■ Ação necessária:
Resuma em duas frases o trecho sobre o problema tributário no Brasil.

■ Trecho fornecido:
········

De fato, no Brasil, existe um problema tributário que há décadas tem corroído a renda das classes baixas e médias, o que tem gerado um descontentamento gritante entre esses setores da população. Além disso, tanto a precariedade dos serviços públicos disponibilizados pelo Estado, quanto a redução da oferta desses serviços – fenômenos que são consequências diretas dos modelos neoliberais de gestão pública – têm jogado mais peso sobre esse sentimento de indignação. Entretanto, é importante frisar que alguns setores da população estão ganhando, ou como diz o ditado popular “tem gente levando a melhor” com este modelo tributário, por isso, caras leitoras e caros leitores, não se iludam com supostas soluções simplistas para o problema, tampouco com o discurso de que o problema tributário no país tem origem num suposto “inchaço” do Estado. Neste breve artigo, mostraremos qual é a raiz do problema tributário brasileiro.

········

■ Material fornecido:
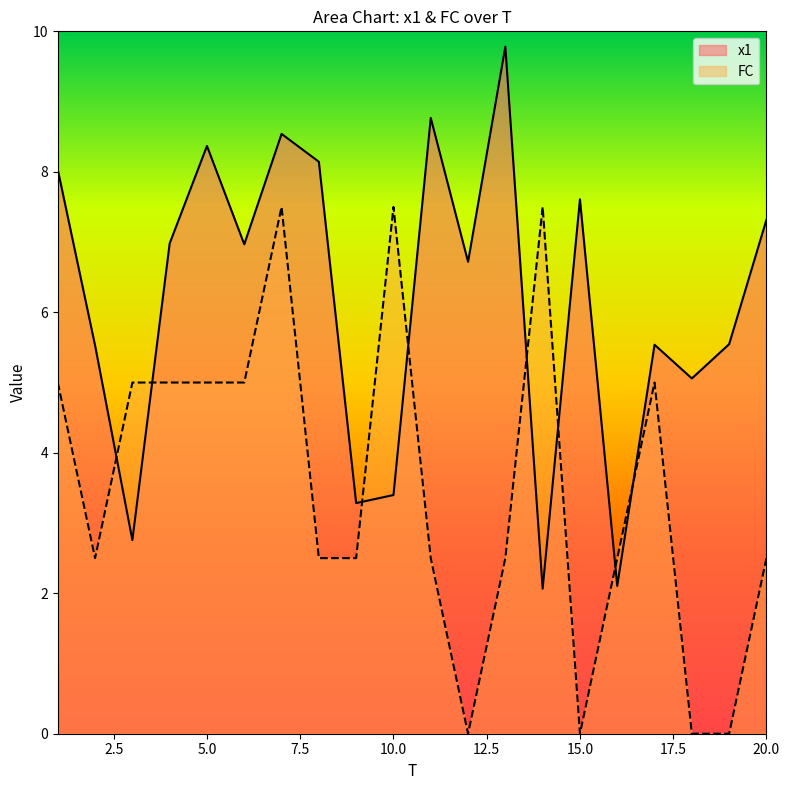

Is the value of x1 at 8 greater than the value of FC at 5?

Yes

········

■ Resultado:
No Brasil, um problema tributário corrói há décadas a renda das classes baixas e médias, e a precariedade e a redução dos serviços públicos, apontadas como consequências dos modelos neoliberais de gestão, aumentam a indignação desses setores. O trecho adverte que alguns setores ganham com esse modelo, pede que não se acredite em soluções simplistas nem no discurso do "inchaço" do Estado e anuncia que o artigo mostrará a raiz do problema.